Tommy Cooper has come up with just that, an unpasteurised pilsner …… just like that! Golden straw in colour, it has good meaty bubbles but lacks the sediment you expect with a Cooper’s brew. For a lager, it has some depth, malt and a slight hint of Wax Jambu. Clean and fresh but hardly earth shattering, and at $20 for a 6-pack, this Artisan ale can stay on the reserve’s bench.
On a more interesting note, there was an eclipse of the the moon this evening , which was pretty cool.
In honour of this evening lunacy, here’s Echo and the Bunnymen with ‘Killing Moon’
The Beer Hunter is back, redefining the meaning of ‘365’. I won’t blame it on the sunshine, the moonlight or the boogie but suffice to say I’ve been away for a few days in FNQ, with no internet and even worse, no beer …….. until I reached the airport! At least there was no FNQ.

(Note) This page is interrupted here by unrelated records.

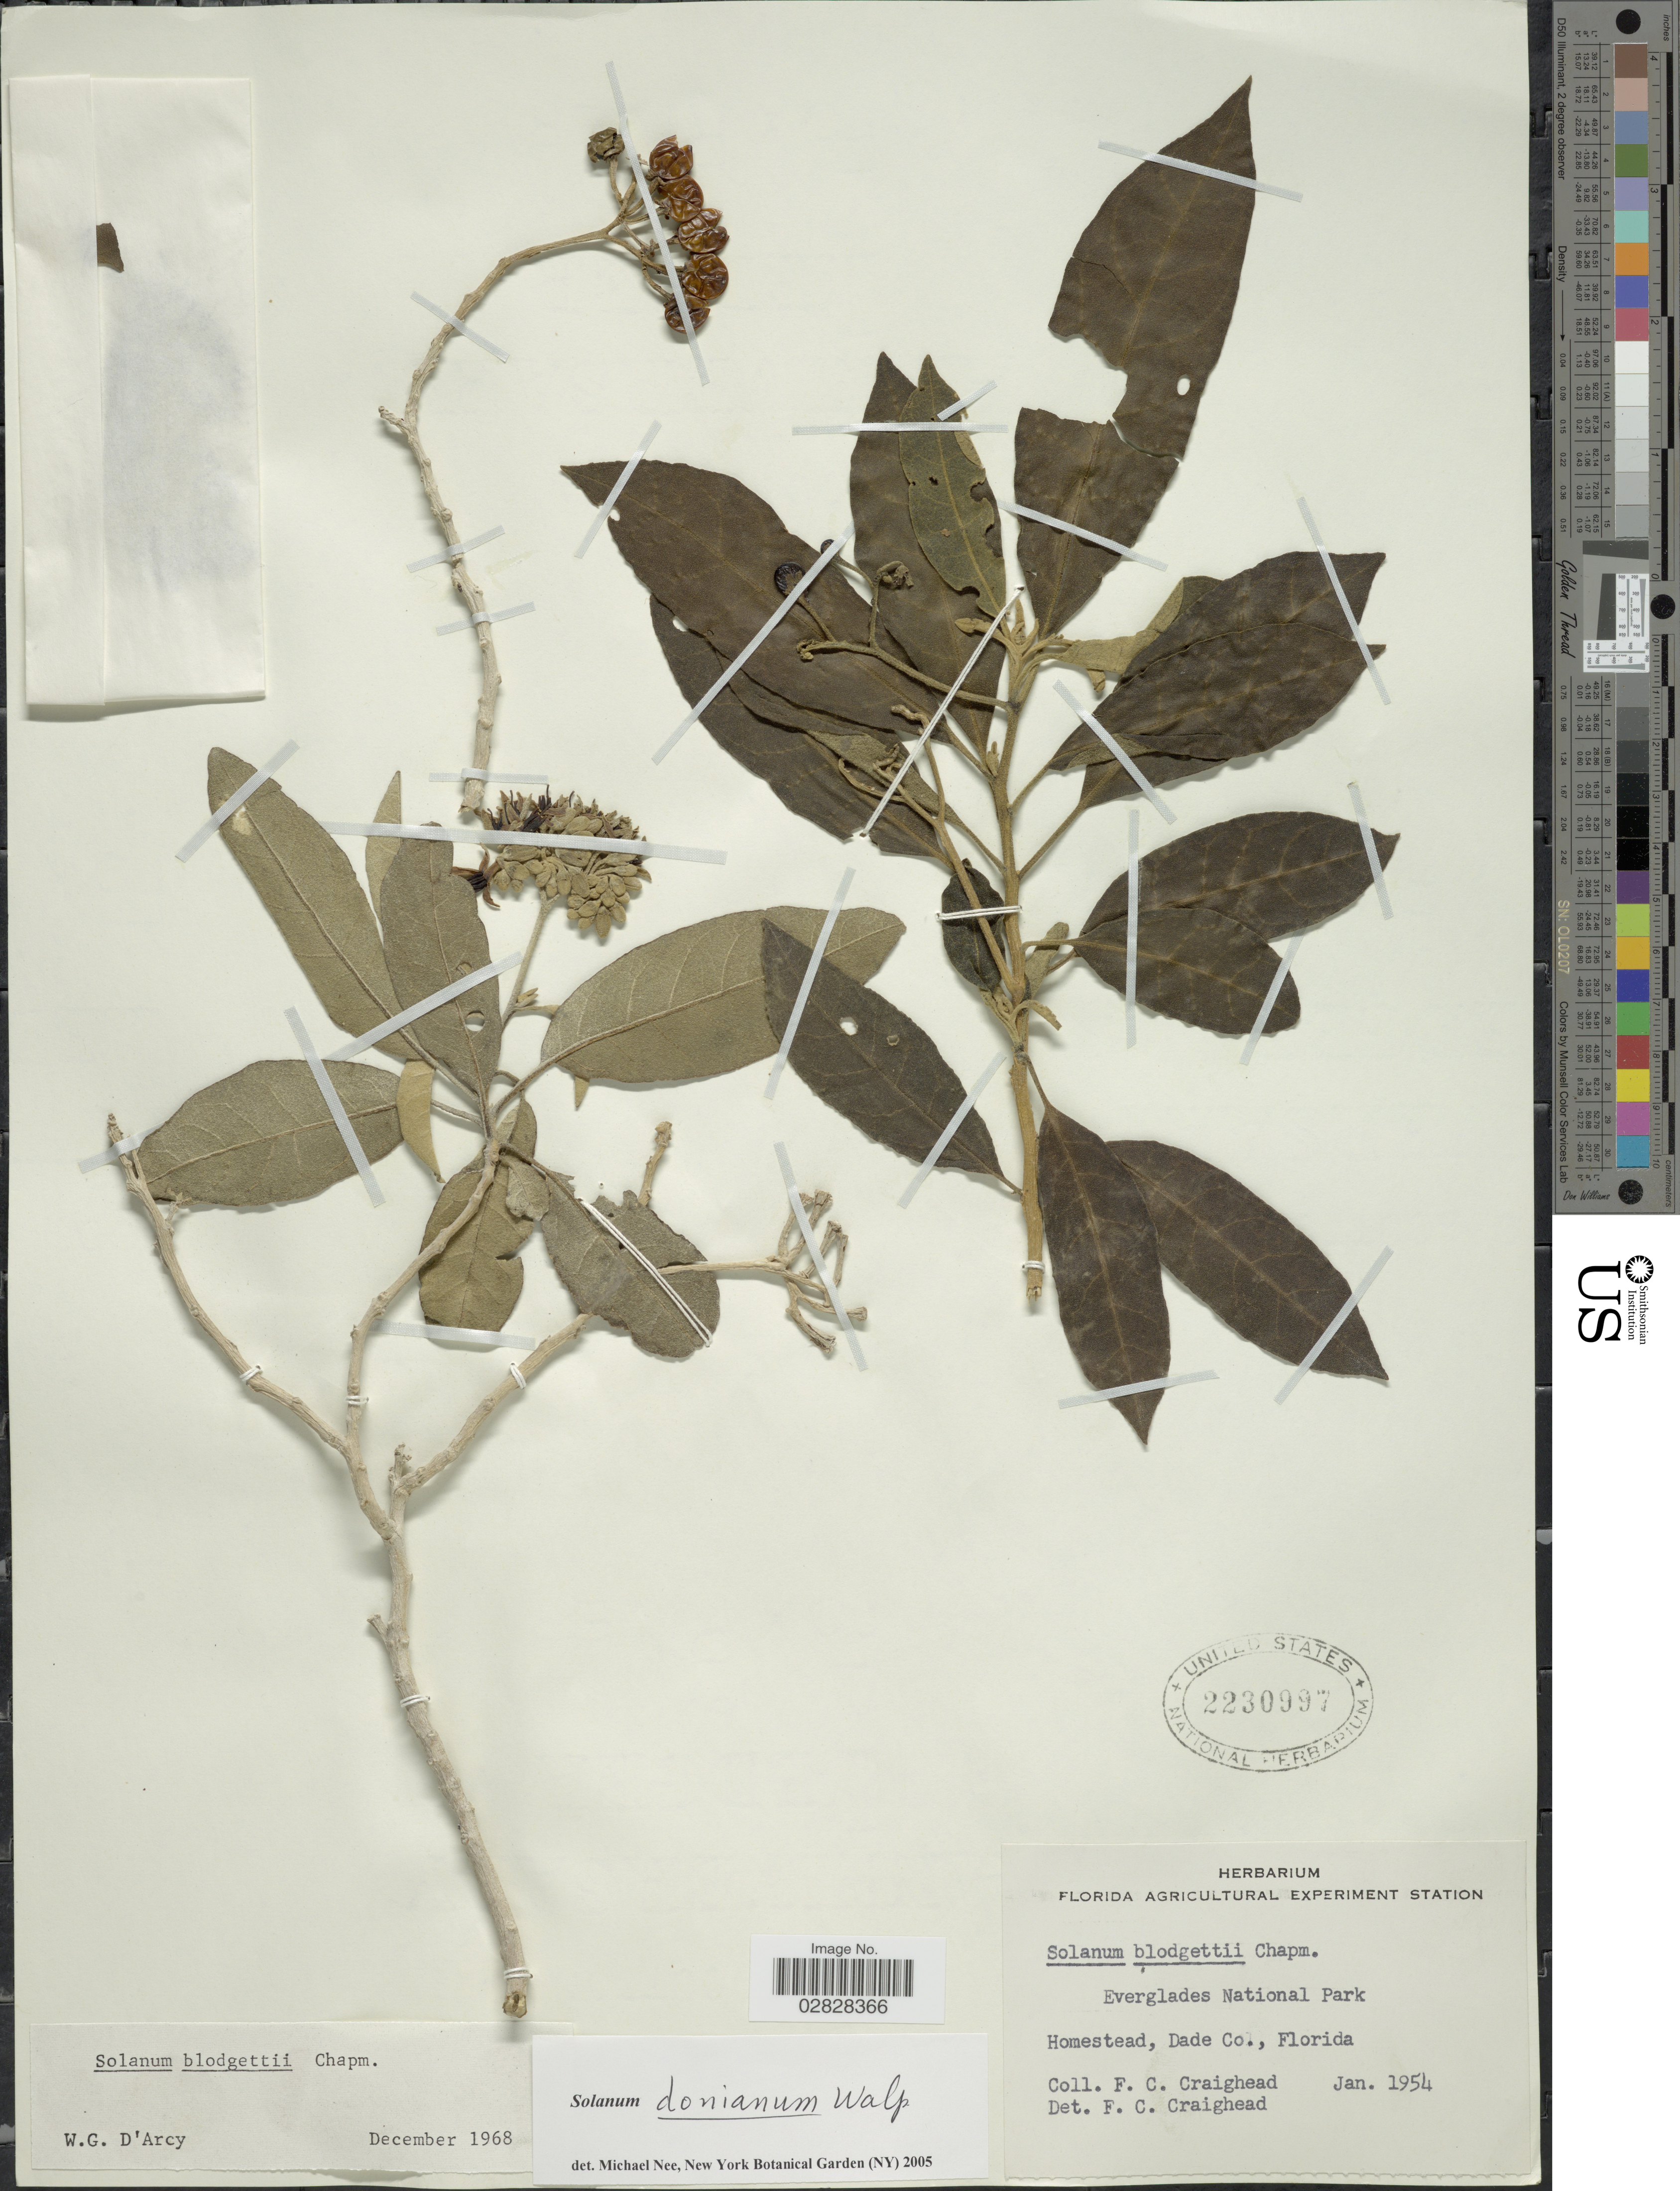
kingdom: Plantae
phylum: Tracheophyta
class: Magnoliopsida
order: Solanales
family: Solanaceae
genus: Solanum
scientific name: Solanum donianum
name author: Walp.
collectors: F. Craighead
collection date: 1954-01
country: United States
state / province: Florida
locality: Homestead, Dade Co.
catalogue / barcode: US 2230997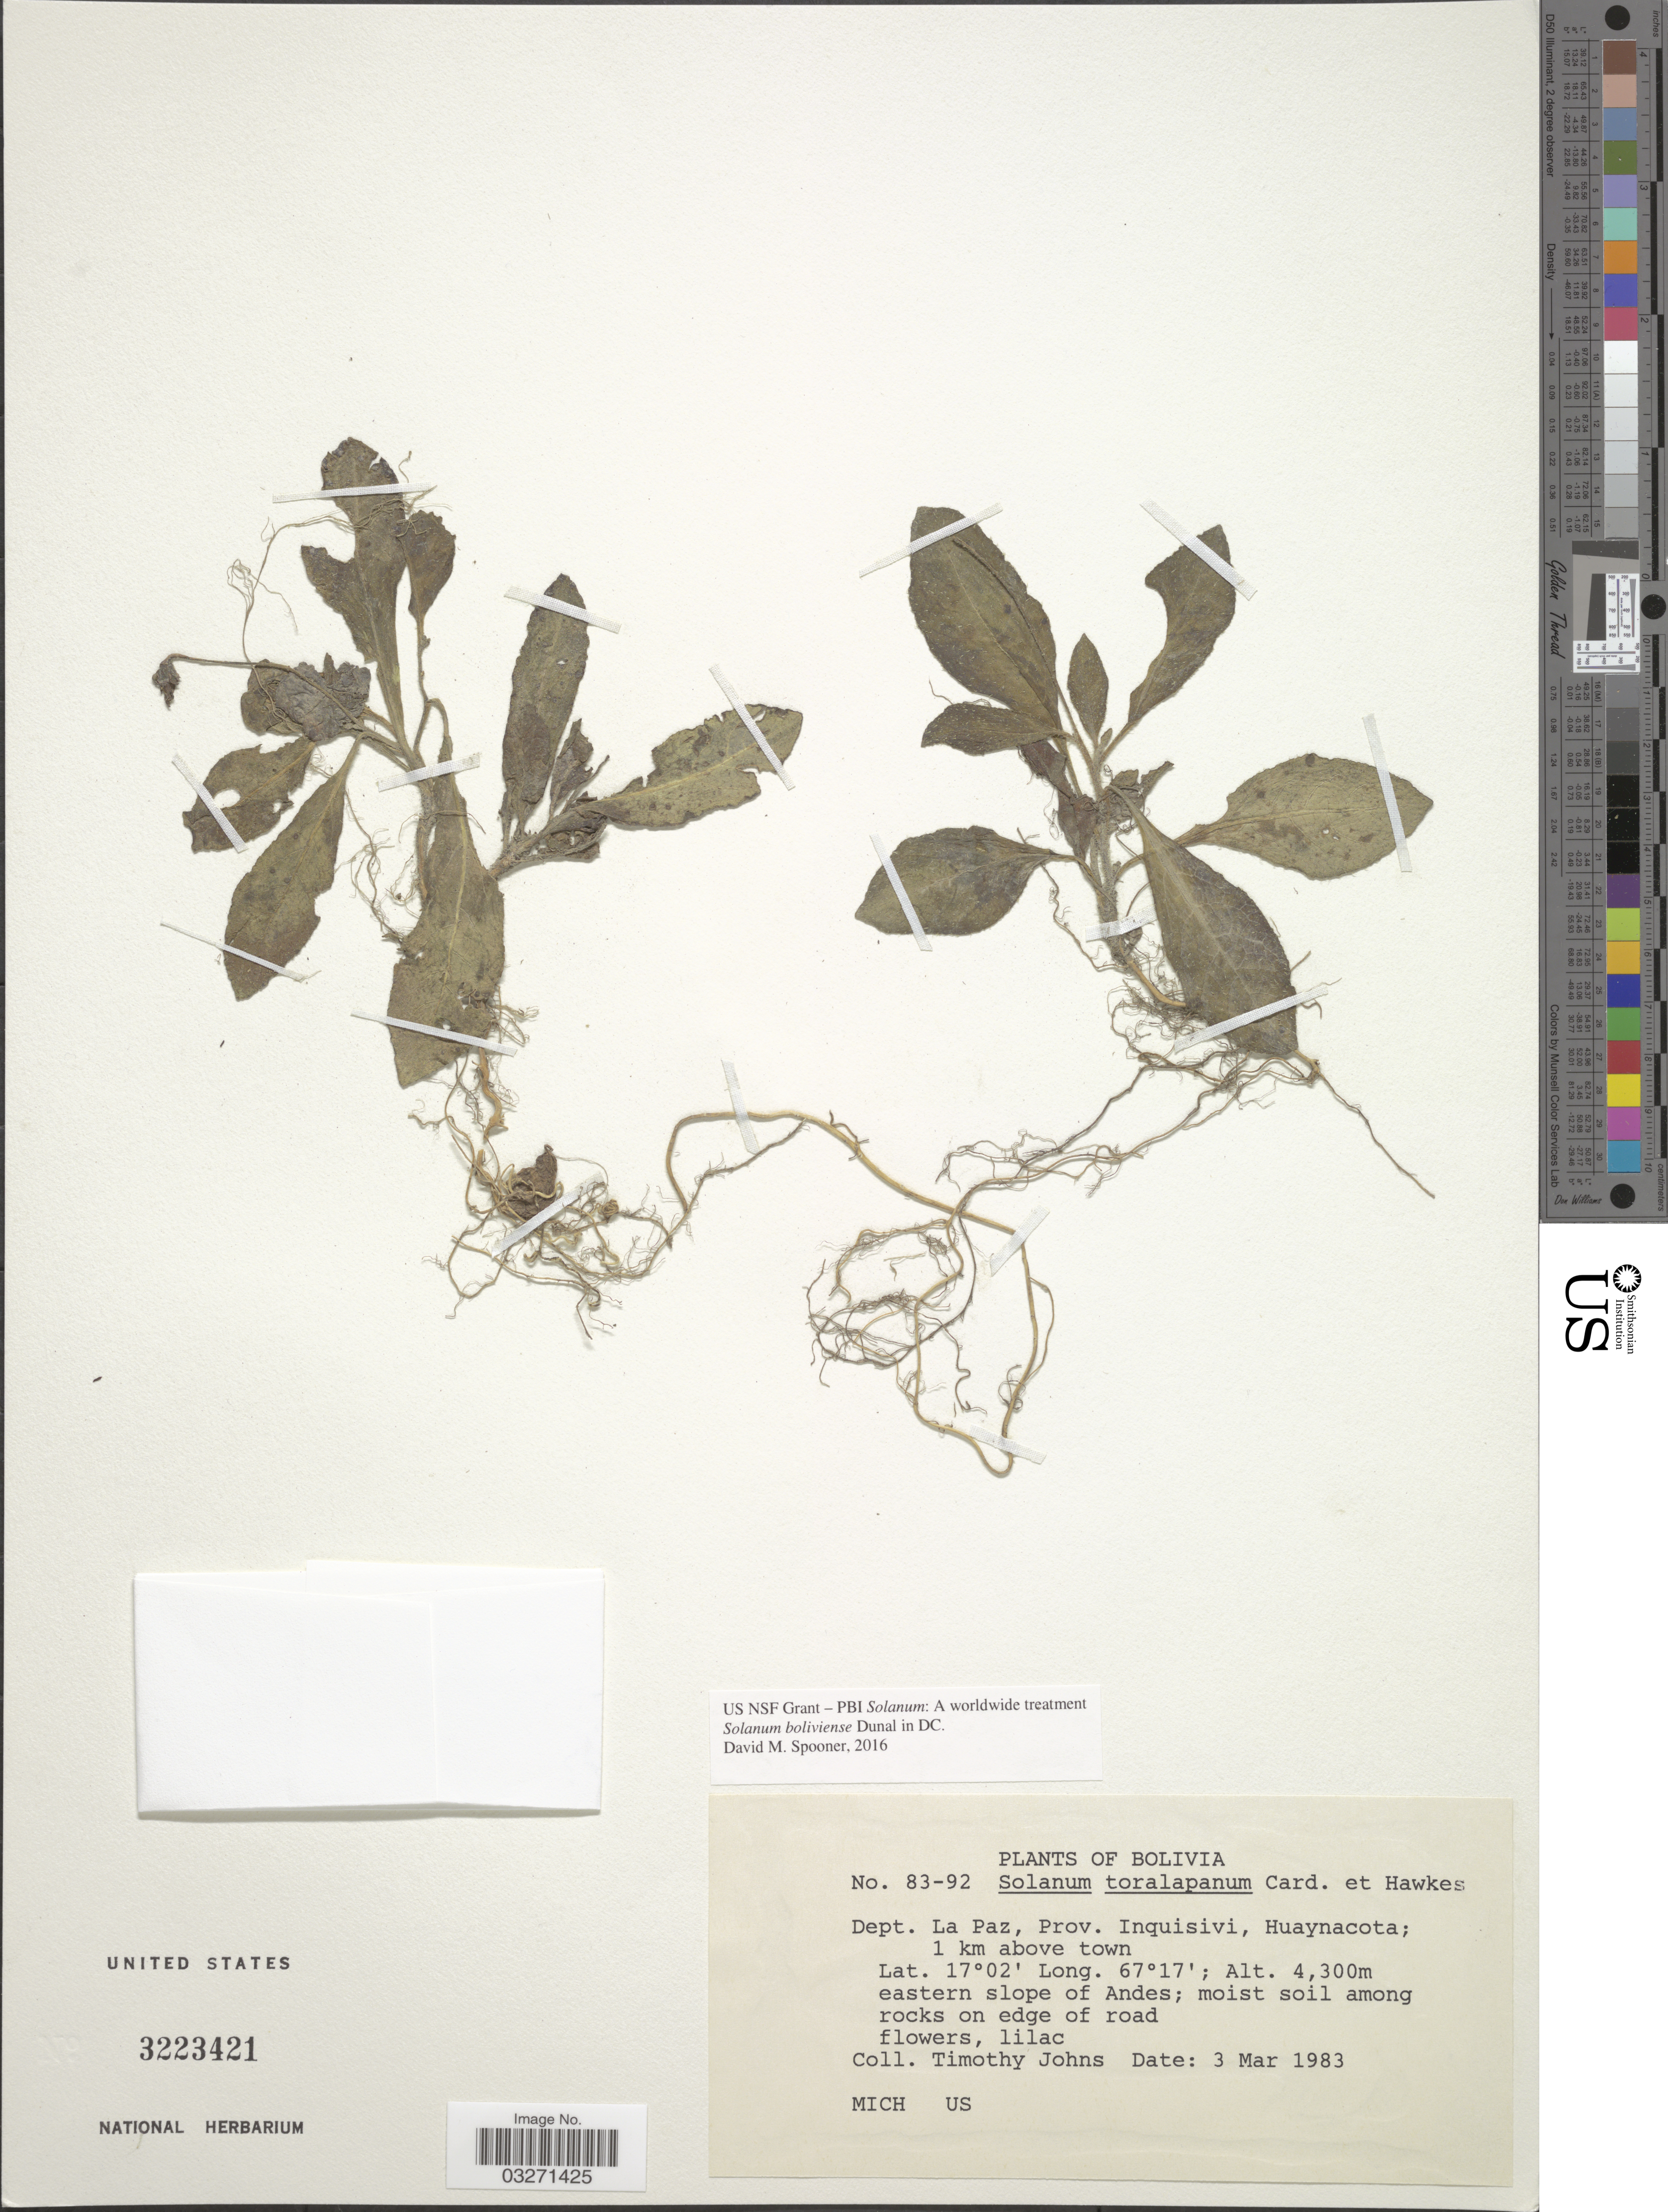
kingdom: Plantae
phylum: Tracheophyta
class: Magnoliopsida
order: Solanales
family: Solanaceae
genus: Solanum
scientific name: Solanum boliviense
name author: Dunal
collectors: T. Johns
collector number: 83-92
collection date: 1983-03-03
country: Bolivia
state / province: La Paz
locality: Dept. La Paz, Prov. Inquisivi, Huaynacota; 1 km above town.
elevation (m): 4300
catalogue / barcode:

Regular reader will know that I’m not much of a lager fan (old friends will scoff and do a double take), but the ‘Reef Blonde‘ caught my eye at Cairns Airport. Besides, it’s not really a lager. Hand-crafted? yes. Low-carb? Yes, but why? I like carbs!
I was pleasantly surprised but this pale lager-like beer. The pipes were certainly clean when mine was poured, producing a good head that tracked down the glass as I sipped away. I didn’t miss the carbs at all and found fresh undertones of Champagne and elderflower. A real refresher. The best beer I’d had all week ……….. and the first.